Китти (Джо). Я была артисткой, была! Китти Дюваль — это имя знали все. Мои портреты висели на фасадах театров по всей стране. В концертном костюме. В натуральную величину.

Джо (успокаивая ее, ласково). Я верю вам. Выпейте шампанского.

Ник (подходит к столику с бутылкой шампанского и, бокалами). Опять его понесло.

Джо. Мисс Дюваль?

Китти (искренне). Это не настоящее, это мое сценическое имя.

Джо. Я буду вас называть вашим сценическим именем.

Ник (наливает). Ну, что ж, сестричка, решайся. Выпьешь с ним шампанского или нет?

Джо. Налейте леди вина.

Ник. Слушаюсь, профессор. Ума не приложу, с чего это вы облюбовали мою берлогу? Могли бы попивать шампанское где-нибудь в центре, в шикарном ресторане, например в «Святом Франциске». Могли бы пригласить какую-нибудь леди.

Китти (в ярости). Перестаньте обзывать меня, вы… дантист!

Джо. Дантист?

Ник (изумленный, громко). Это ты выругала меня, что ли?(Некоторое время молчит, озадаченный. Смотрит на Китти, затем на Джо.) Этому парню место не здесь. Только из-за него я и держу шампанское: он его глушит не переставая. (Китти.) Думаешь, он с тобой первой пьет шампанское? Он хлещет его с кем придется. (Помолчав.) Он тронутый. Или вроде того.

Джо (доверительно). Я думаю, Ник, через парочку столетий из вас кое-что получится.

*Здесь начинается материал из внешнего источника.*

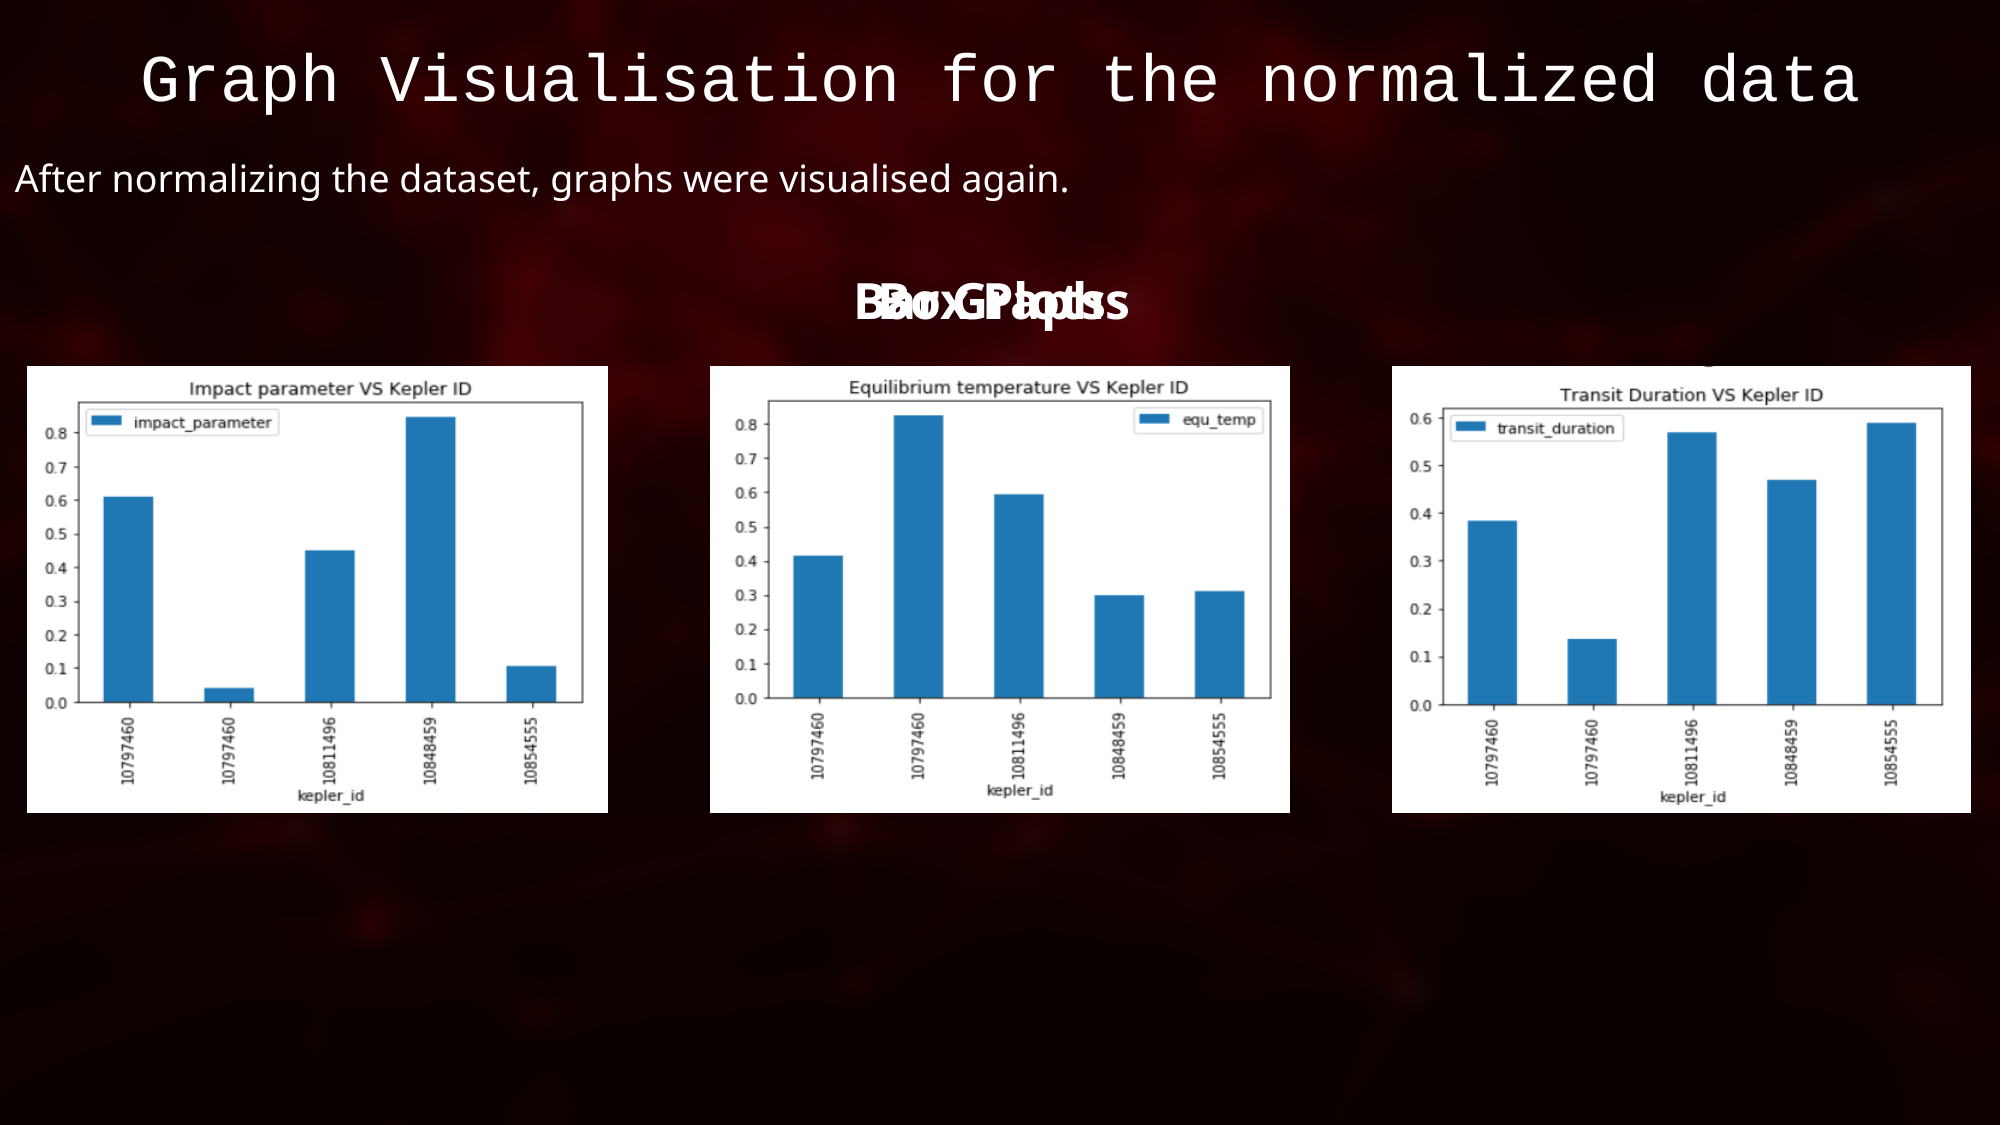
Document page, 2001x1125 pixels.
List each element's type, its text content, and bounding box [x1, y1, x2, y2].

text_box [0, 0, 2000, 147]
picture [710, 366, 1290, 814]
text_box Bar Graphs [767, 262, 1217, 338]
text_box After normalizing the dataset, graphs were visualised again. [0, 147, 2000, 208]
picture [27, 366, 608, 814]
text_box Graph Visualisation for the normalized data [27, 26, 1975, 122]
text_box [0, 208, 2000, 1125]
picture [1392, 366, 1971, 814]
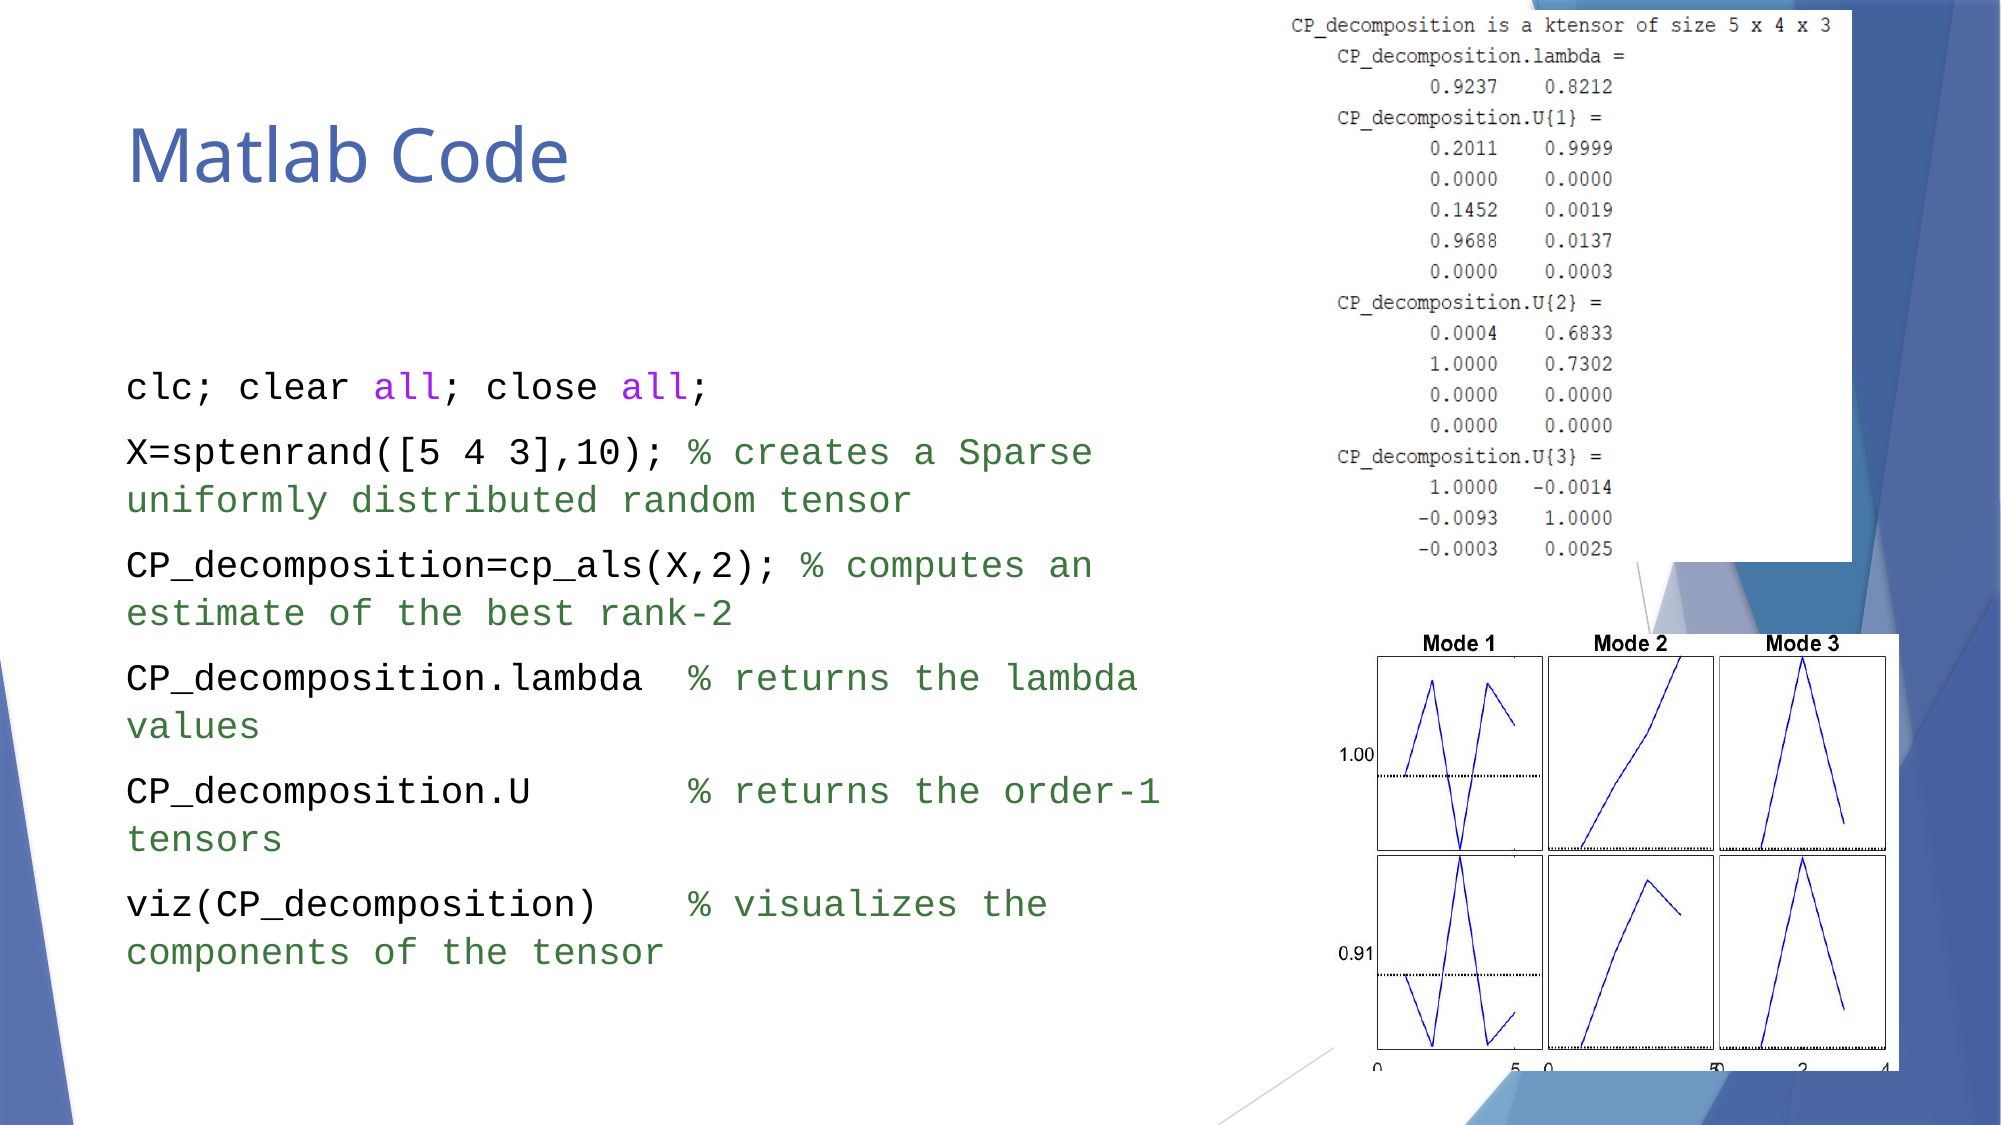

Ник. Извините, я человек простой и этих тонкостей не понимаю.


Джо поднимает бокал, Китти медленно поднимает свой, не вполне уверенная, что за этим последует.


Джо (просто). За мечту, Китти Дюваль.

Китти (начинает понимать, с благодарностью смотрит на него). Спасибо.


Пьют.


Ник. Семь. Знаю, знаю. Нет, я нисколько не возражаю, ваше высочество, хоть лично я и не любитель музыки. (Идет к проигрывателю.) По правде сказать, я думаю, Чайковский был просто болван.

Джо. Чайковский? Откуда вы знаете о Чайковском?

Ник. Я как-то слушал передачу в воскресенье утром. Этакий слюнтяй. Позволить какой-то женщине свести себя с ума!

Джо. Так…

Ник. Я стоял здесь за стойкой, слушал всю эту дребедень и плакал как ребенок. «Нет, только тот, кто знал свиданья жажду…». Нет, он был болван, ваш Чайковский.

Джо. А что же заставило вас плакать?

Ник. А?

Джо (настойчиво). Что заставило вас плакать?

Ник (злясь на себя). Сам не знаю.

Джо. Я вас недооценивал, Ник. Седьмой номер, пожалуйста.

Ник. Одно расстройство из-за этой музыки. И кому она только нужна? (Опускает монету. Снова звучит вальс. Ник слушает, затем берется за программу.)

Китти (вполголоса, в грезах). Люблю шампанское и все, что с ним связано. Большие здания с большими верандами, и большие комнаты с большими окнами, и большие лужайки, покрытые цветами, и большие деревья, и больших овчарок, дремлющих в тени.

Ник. Я сбегаю рядышком, к Фрэнки-букмекеру, поставлю ставку. Скоро вернусь.

Джо. Поставьте одну за меня.

Ник (подходит к Джо). На кого играете?

Джо (дает ему деньги). Драгоценное Время.

Ник. Десять долларов?! В двойном?

Джо. В ординаре.

Ник. Ладно. (Уходит.)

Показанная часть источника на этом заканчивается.